Tag Archives: integration by parts

Integration Example Problem 1

The following indefinite integral is a great exercise for students in introductory calculus since it requires most of the techniques they learn in order to integrate.

First rewrite the integral in order to use a trigonometric substitution.

$$ \int \sqrt{ x^2 + 6x + 5 } \ dx = \int \sqrt{ \left( x + 3 \right)^2 – 4 } \ dx $$

Substituting and simplifying yields

$$ x = 2 \sec \theta – 3 \hspace{ 20 mm } dx = 2 \sec \theta \tan \theta \ d \theta $$
$$ 2 \int \sqrt{ 4 \sec^2 \theta – 4 } \sec \theta \tan \ \theta d \theta $$
$$ 4 \left( \int \tan^2 \theta \sec \theta \ d \theta \right) = 4 \left( \int \left( \sec^2 \theta – 1 \right) \sec \theta \ d \theta \right) $$

From here we need to use integration by parts and the antiderivative of \( \sec \theta \). I assume the \( \int \sec \theta \ d \theta \) is known to the reader. If not, click here for a pop-out window solution.

$$4 \left( \int \sec^3 \theta \ d \theta – \int \sec \theta \ d \theta \right) = 4 \left( \int \sec^3 \theta \ d \theta – \ln \left| \sec \theta + \tan \theta \right| + C \right) $$

Using integration by parts

$$ \int \sec^3 \theta \ d \theta = \int \sec^2 \theta \sec \theta \ d \theta $$
$$ u = \sec \theta \hspace{20 mm } du = \sec \theta \tan \theta \ d \theta $$
$$ dv = \sec^2 \theta \ d \theta \hspace{20 mm } v = \tan \theta $$
$$ \int \sec^3 \theta \ d \theta = \sec \theta \tan \theta \ – \int \tan^2 \theta \sec \theta \ d \theta $$
$$ \int \sec^3 \theta \ d \theta = \sec \theta \tan \theta \ – \int \sec^3 \theta + \int \sec \theta \ d \theta $$
$$ \int \sec^3 \theta \ d \theta = \frac{1}2 \sec \theta \tan \theta + \frac{1}2 \ln \left| \sec \theta + \tan \theta \right| $$

Remembering to multiply through by 4

$$ 4 \int \sec^3 \theta \ d \theta = 2 \sec \theta \tan \theta + 2 \ln \left| \sec \theta + \tan \theta \right| $$

Reassembling the pieces of the original integral and simplifying

$$ 4 \left( \int \tan^2 \theta \sec \theta \ d \theta \right) = 2 \sec \theta \tan \theta + 2 \ln \left| \sec \theta + \tan \theta \right| \ – 4 \ln \left| \sec \theta + \tan \theta \right| + C $$
$$ 4 \left( \int \tan^2 \theta \sec \theta \ d \theta \right) = 2 \sec \theta \tan \theta – 2 \ln \left| \sec \theta + \tan \theta \right| + C $$

Substituting back in for \( x \)
--
→ Short task 1
From the integration example, extract the passage starting at "From here we" and ending at "pop-out window solution.".
→ Short task 2
Write the next part of the integration example, picking up after its final line.

(Stored entries)
--
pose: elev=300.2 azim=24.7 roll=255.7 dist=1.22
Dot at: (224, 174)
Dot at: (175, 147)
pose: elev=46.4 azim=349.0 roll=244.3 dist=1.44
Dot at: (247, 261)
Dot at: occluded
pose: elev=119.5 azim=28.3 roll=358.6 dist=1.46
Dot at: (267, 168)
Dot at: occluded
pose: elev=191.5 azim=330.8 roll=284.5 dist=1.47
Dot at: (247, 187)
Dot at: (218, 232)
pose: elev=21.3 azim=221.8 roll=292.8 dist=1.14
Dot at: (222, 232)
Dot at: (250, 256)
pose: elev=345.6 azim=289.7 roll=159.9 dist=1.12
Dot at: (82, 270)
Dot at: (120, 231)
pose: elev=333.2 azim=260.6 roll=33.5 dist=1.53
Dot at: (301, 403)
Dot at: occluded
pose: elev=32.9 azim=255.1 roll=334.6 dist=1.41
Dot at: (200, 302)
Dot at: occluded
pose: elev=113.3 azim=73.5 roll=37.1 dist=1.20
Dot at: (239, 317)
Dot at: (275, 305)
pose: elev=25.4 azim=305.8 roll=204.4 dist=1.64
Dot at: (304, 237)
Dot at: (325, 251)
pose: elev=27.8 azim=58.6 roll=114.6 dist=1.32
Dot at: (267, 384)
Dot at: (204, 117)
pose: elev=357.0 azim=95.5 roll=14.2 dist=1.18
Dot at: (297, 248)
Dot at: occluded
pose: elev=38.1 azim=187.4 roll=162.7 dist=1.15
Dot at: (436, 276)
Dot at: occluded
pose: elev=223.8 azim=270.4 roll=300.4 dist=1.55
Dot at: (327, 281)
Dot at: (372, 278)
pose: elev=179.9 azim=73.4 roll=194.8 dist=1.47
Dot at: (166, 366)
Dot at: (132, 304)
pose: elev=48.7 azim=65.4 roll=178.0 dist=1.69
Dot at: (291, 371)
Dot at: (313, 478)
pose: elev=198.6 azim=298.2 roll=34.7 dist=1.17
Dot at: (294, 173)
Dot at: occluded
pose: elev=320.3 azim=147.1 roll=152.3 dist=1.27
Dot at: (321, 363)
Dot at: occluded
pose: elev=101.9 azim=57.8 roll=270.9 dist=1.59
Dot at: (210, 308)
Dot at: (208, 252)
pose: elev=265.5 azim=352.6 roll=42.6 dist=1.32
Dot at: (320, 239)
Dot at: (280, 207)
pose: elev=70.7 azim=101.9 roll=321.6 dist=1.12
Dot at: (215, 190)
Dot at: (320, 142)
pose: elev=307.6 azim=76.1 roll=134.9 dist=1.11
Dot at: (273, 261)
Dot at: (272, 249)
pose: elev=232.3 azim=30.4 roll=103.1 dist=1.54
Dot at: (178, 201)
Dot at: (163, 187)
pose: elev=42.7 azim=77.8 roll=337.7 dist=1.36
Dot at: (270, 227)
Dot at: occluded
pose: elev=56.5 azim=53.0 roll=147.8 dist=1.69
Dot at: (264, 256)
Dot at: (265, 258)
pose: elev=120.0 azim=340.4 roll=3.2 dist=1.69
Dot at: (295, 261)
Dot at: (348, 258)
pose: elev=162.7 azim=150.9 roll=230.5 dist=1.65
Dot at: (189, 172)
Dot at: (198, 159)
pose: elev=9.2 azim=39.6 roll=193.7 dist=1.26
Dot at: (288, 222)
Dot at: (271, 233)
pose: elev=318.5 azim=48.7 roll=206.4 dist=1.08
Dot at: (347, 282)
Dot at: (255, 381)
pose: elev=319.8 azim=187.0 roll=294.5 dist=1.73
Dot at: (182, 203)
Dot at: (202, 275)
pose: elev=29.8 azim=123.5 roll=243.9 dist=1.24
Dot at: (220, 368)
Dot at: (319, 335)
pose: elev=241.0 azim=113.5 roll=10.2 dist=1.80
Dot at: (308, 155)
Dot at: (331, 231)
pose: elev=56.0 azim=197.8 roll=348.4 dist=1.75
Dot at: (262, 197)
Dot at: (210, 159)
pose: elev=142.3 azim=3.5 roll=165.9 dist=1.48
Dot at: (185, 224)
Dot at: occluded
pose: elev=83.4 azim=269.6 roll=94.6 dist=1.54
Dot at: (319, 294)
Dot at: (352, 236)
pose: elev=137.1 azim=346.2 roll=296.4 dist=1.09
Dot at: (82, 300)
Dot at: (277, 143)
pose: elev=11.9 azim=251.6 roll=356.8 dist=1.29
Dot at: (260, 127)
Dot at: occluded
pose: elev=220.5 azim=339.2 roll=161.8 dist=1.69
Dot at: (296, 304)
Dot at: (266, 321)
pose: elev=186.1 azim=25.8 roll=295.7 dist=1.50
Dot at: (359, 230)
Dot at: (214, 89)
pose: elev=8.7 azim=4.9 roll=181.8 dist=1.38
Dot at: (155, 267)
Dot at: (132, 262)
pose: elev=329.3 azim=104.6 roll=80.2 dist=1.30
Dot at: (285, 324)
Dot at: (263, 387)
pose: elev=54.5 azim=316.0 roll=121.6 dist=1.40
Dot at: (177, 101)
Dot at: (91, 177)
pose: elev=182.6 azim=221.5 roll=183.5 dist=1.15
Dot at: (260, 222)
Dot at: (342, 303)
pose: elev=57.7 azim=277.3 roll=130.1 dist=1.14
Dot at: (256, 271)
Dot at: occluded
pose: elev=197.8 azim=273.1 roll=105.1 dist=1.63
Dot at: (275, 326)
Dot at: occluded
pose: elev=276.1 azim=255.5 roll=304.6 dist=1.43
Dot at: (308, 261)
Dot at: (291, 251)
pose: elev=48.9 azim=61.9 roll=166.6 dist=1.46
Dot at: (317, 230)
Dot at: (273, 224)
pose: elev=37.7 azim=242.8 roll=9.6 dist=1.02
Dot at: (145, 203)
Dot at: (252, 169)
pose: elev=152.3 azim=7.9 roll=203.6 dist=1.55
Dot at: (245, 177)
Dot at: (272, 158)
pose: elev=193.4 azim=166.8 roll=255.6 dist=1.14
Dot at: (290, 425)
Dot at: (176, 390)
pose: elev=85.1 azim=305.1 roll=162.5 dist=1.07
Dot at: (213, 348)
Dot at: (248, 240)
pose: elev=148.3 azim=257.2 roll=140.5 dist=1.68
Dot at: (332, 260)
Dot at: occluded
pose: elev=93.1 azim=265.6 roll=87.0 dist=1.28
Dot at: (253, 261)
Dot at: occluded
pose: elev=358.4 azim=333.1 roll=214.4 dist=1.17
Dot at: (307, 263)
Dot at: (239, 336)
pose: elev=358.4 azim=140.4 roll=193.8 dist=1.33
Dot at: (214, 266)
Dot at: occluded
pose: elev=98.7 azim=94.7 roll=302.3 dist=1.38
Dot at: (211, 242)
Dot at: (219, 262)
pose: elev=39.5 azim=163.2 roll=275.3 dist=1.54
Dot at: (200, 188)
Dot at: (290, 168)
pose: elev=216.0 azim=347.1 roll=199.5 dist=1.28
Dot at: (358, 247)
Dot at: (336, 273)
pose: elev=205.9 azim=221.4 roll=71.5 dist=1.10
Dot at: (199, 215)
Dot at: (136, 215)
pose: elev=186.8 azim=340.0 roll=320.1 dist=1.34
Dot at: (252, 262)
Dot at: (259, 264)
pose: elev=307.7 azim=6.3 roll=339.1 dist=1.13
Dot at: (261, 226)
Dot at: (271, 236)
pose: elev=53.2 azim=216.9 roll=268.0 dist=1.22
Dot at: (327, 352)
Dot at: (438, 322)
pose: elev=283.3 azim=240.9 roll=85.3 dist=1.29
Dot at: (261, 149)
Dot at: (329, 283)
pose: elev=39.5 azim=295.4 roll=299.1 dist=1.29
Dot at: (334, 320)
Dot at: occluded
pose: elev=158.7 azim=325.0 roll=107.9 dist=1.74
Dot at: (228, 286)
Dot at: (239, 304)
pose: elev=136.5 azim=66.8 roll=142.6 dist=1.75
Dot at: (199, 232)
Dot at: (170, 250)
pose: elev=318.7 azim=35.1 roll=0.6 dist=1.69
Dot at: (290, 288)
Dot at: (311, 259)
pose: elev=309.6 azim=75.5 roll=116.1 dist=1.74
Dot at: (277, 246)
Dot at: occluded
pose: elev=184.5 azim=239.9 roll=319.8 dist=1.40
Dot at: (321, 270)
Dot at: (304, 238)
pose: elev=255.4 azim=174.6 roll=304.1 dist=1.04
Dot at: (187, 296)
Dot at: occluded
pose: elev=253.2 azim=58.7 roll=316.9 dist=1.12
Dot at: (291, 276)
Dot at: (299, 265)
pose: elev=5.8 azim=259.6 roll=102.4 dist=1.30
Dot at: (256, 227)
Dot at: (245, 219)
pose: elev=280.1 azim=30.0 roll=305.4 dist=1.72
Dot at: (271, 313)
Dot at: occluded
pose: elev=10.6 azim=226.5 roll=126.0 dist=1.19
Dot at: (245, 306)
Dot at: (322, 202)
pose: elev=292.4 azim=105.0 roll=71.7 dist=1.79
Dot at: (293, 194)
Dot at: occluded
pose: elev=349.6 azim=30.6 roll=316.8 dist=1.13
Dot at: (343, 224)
--
→ Written answer 1
From here we need to use integration by parts and the antiderivative of \( \sec \theta \). I assume the \( \int \sec \theta \ d \theta \) is known to the reader. If not, click here for a pop-out window solution.

→ Written answer 2
$$ \int \sqrt{ x^2 + 6x + 5 } \ dx = \frac{ x + 3}{2} \sqrt{ x^2 + 6x + 5 } – 2 \ln \left| \frac{ x + 3 }{2} + \frac{ \sqrt{ x^2 + 6x + 5 } }2 \right| + K $$

Using log rules the ratio can be removed from the argument of the log function.

$$ \int \sqrt{ x^2 + 6x + 5 } \ dx = \frac{ x + 3}{2} \sqrt{ x^2 + 6x + 5 } – 2 \left( \ln \left| x + 3 + \sqrt{ x^2 + 6x + 5 } \right| – \ln \left| 2 \right| \right) + K $$
$$ \int \sqrt{ x^2 + 6x + 5 } \ dx = \frac{ x + 3}{2} \sqrt{ x^2 + 6x + 5 } – 2 \ln \left| x + 3 + \sqrt{ x^2 + 6x + 5 } \right| + 2 \ln \left| 2 \right| + K $$
$$ \int \sqrt{ x^2 + 6x + 5 } \ dx = \frac{ x + 3}{2} \sqrt{ x^2 + 6x + 5 } – 2 \ln \left| x + 3 + \sqrt{ x^2 + 6x + 5 } \right| + C_1$$

where \( C_1 = 2 \ln \left| 2 \right| + K \)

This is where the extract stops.